▶ [Available records]

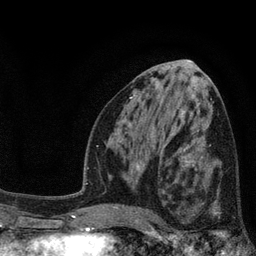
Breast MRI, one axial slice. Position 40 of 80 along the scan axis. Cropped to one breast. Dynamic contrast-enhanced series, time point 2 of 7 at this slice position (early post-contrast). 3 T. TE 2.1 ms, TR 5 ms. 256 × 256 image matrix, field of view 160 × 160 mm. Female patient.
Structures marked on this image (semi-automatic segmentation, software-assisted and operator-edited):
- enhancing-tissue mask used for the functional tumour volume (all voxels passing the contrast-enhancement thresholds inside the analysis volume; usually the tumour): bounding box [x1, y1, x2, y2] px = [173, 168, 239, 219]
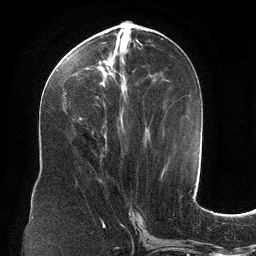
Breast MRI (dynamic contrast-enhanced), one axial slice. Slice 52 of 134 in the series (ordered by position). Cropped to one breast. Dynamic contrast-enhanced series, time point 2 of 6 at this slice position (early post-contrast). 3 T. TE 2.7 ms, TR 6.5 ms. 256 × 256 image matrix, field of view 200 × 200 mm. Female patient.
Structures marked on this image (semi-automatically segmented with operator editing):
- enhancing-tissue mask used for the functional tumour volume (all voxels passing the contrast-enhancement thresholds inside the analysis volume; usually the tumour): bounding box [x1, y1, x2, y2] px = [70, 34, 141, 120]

==

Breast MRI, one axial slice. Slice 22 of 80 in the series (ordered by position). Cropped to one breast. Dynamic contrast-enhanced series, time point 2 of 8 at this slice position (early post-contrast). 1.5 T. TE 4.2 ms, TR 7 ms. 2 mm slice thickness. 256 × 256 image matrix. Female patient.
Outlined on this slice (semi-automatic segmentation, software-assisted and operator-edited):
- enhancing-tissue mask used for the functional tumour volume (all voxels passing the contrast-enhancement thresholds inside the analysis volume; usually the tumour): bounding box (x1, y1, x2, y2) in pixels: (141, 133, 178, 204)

▶ [What is expected] Copy range, inclusive: the line holding "Breast MRI (dynamic" to the line holding "34, 141, 120]". Reproduce exactly those lines of the records above and no others.

▶ [Output for this task]
Breast MRI (dynamic contrast-enhanced), one axial slice. Slice 52 of 134 in the series (ordered by position). Cropped to one breast. Dynamic contrast-enhanced series, time point 2 of 6 at this slice position (early post-contrast). 3 T. TE 2.7 ms, TR 6.5 ms. 256 × 256 image matrix, field of view 200 × 200 mm. Female patient.
Structures marked on this image (semi-automatically segmented with operator editing):
- enhancing-tissue mask used for the functional tumour volume (all voxels passing the contrast-enhancement thresholds inside the analysis volume; usually the tumour): bounding box [x1, y1, x2, y2] px = [70, 34, 141, 120]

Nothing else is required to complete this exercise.